MANAGEMENT — Although precise data is lacking, many patients with atraumatic multidirectional shoulder instability are treated effectively with a focused rehabilitation program designed to strengthen the stabilizing muscles of the shoulder and improve neuromuscular coordination of glenohumeral and scapulothoracic movement [28]. Those who do not respond well to physical therapy may require surgical repair. Surgical options for stabilizing the glenohumeral joint in patients with MDI include open and arthroscopic capsular plication, rotator interval closure, and labral augmentation [29-33].

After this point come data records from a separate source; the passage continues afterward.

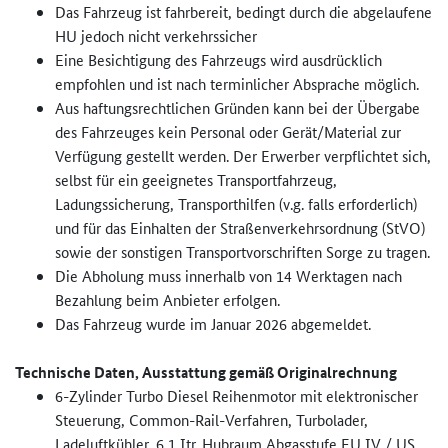
Das Fahrzeug ist fahrbereit, bedingt durch die abgelaufene
HU jedoch nicht verkehrssicher
Eine Besichtigung des Fahrzeugs wird ausdrücklich
empfohlen und ist nach terminlicher Absprache möglich.
Aus haftungsrechtlichen Gründen kann bei der Übergabe
des Fahrzeuges kein Personal oder Gerät/Material zur
Verfügung gestellt werden. Der Erwerber verpflichtet sich,
selbst für ein geeignetes Transportfahrzeug,
Ladungssicherung, Transporthilfen (v.g. falls erforderlich)
und für das Einhalten der Straßenverkehrsordnung (StVO)
sowie der sonstigen Transportvorschriften Sorge zu tragen.
Die Abholung muss innerhalb von 14 Werktagen nach
Bezahlung beim Anbieter erfolgen.
Das Fahrzeug wurde im Januar 2026 abgemeldet.
Technische Daten, Ausstattung gemäß Originalrechnung
6-Zylinder Turbo Diesel Reihenmotor mit elektronischer
Steuerung, Common-Rail-Verfahren, Turbolader,
Ladeluftkühler, 6,1 Itr. Hubraum Abgasstufe EU IV / US,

Initial treatment — Patients should initially be advised to rest and restrict overhead activities, such as reaching, pushing, pulling, and lifting. Daily applications of ice (15 minutes every four to six hours) and a short course (eg, two to three days) of antiinflammatory medication (eg, ibuprofen) help to relieve pain in patients with concomitant bursitis or rotator cuff tendinopathy.
Physical therapy — A rehabilitative exercise program that focuses on correcting scapulothoracic dyskinesia and strengthening the dynamic stabilizers of the glenohumeral joint is often effective [12,18]. The goal is to improve the dynamic control and positioning of the humeral head in the glenoid. Precise data is lacking, but observational studies and abundant clinical experience suggests that most compliant patients have good results with an appropriate rehabilitation program, as determined by diminished pain and improved stability over time [28]. When treating the overhead athlete, many clinicians incorporate stretching exercises into the rehabilitation program with the goal of maintaining a normal range of motion equal to the contralateral side, while correcting for the increased external rotation commonly seen in the dominant arm [34].

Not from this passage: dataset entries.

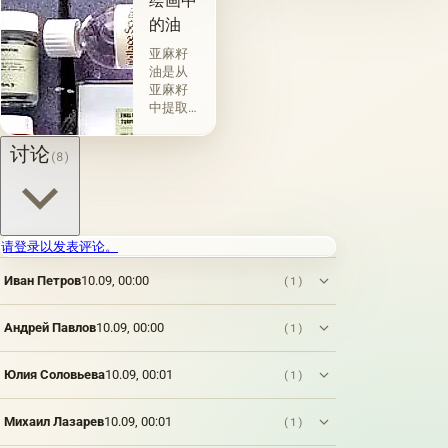
绘画中
&quot;原
种植物
的油
始
的种子
&quot;，
获得并
亚麻籽
没有下
与植物
油是从
画-其
脂肪有
亚麻籽
中，即
关的所
中提取
使在第
谓脂肪
的，所
一届会
干燥
得产品
讨论
(8)
议之
油，例
的质量
后，艺
如亚麻
在很大
术家在
籽，罂
程度上
非干燥
粟，坚
取决于
层上书
果和其
种子的
请登录以发表评论。
写或以
他类似
种植地
某种方
的油。
点，它
Иван Петров
10.09, 00:00
(1)
式刷新
第二组
们的成
其上出
包括不
熟度和
现的干
属于脂
纯度。
Андрей Павлов
10.09, 00:00
(1)
燥膜。
肪的各
因此，
这是第
种来源
从杂草
一种也
的油，
Юлия Соловьева
10.09, 00:01
(1)
种子获
是最常
带有精
得的油
见的方
油的名
含有油
Михаил Лазарев
10.09, 00:01
(1)
法.
称。
菜籽，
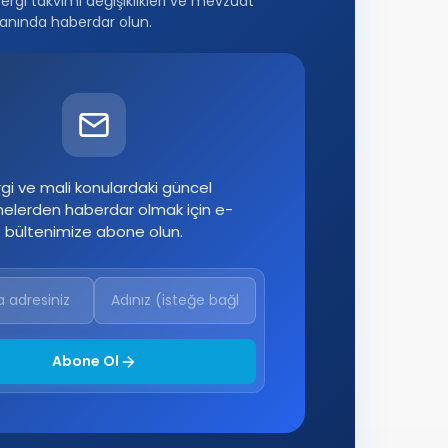
vergi takvimi değişiklikleri ve mevzuat
anında haberdar olun.
gi ve mali konulardaki güncel
melerden haberdar olmak için e-
bültenimize abone olun.
Abone Ol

Strengthening the scapular stabilizers, including the trapezius, rhomboids, and serratus anterior, increases scapular stability, which is required for proper rotator cuff function [17,35]. Once proper scapulothoracic control is achieved the program begins to incorporate rotator cuff strengthening exercises. (See "Rehabilitation principles and practice in shoulder impingement syndromes", section on 'Step one: Improve scapular stability' and "Rehabilitation principles and practice in shoulder impingement syndromes", section on 'Step two: Strengthen the rotator cuff'.)

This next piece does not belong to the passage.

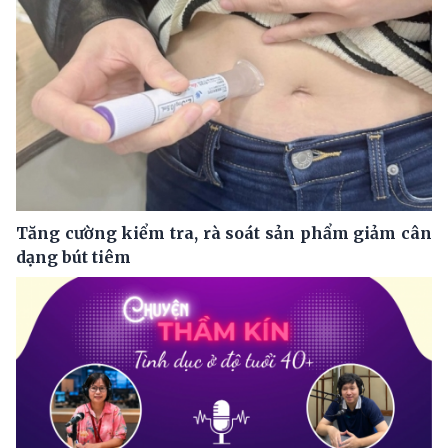
Tăng cường kiểm tra, rà soát sản phẩm giảm cân
dạng bút tiêm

When appropriate strength is achieved in the scapulothoracic stabilizers and the rotator cuff, the patient begins a functional training program designed to simulate the stresses the patient’s shoulder will encounter during their usual athletic and work activities. An example of one exercise progression that might be used in such a program consists of push-ups against a wall, followed by standard push-ups, and ultimately pushups on a tilt board. The instability created by the tilt board helps the patient to improve proprioception and dynamic joint stability [36,37]. Once rehabilitation is completed, most patients need to continue performing exercises to maintain shoulder strength and function.
Persistent symptoms — Patients with concurrent symptoms attributable to subacromial impingement or rotator cuff tendinopathy may benefit from a short course of nonsteroidal antiinflammatory therapy or a subacromial glucocorticoid injection (figure 1). The resulting reduction in pain often allows patients to participate more actively in their rehabilitation program. (See "Rotator cuff tendinopathy", section on 'Glucocorticoids'.).
Indications for orthopedic referral — The natural history of multidirectional shoulder instability is to improve slowly as the tissues gradually stiffen with age. Nevertheless, referral to an orthopedic surgeon for consideration of surgical correction is warranted in patients with persistent pain or recurrent episodes of dislocation despite full participation in a well-designed physical therapy program for 6 to 12 months. Recurrent dislocation in particular must be managed appropriately to avoid the development of premature glenohumeral osteoarthritis. (See "Glenohumeral osteoarthritis".)
In addition, patients with unidirectional (eg, posterior) shoulder instability, particularly those who are not improving with physical therapy, should be referred to an orthopedic surgeon for evaluation. In many cases, the pathology responsible for unidirectional instability is amenable to surgical repair [38].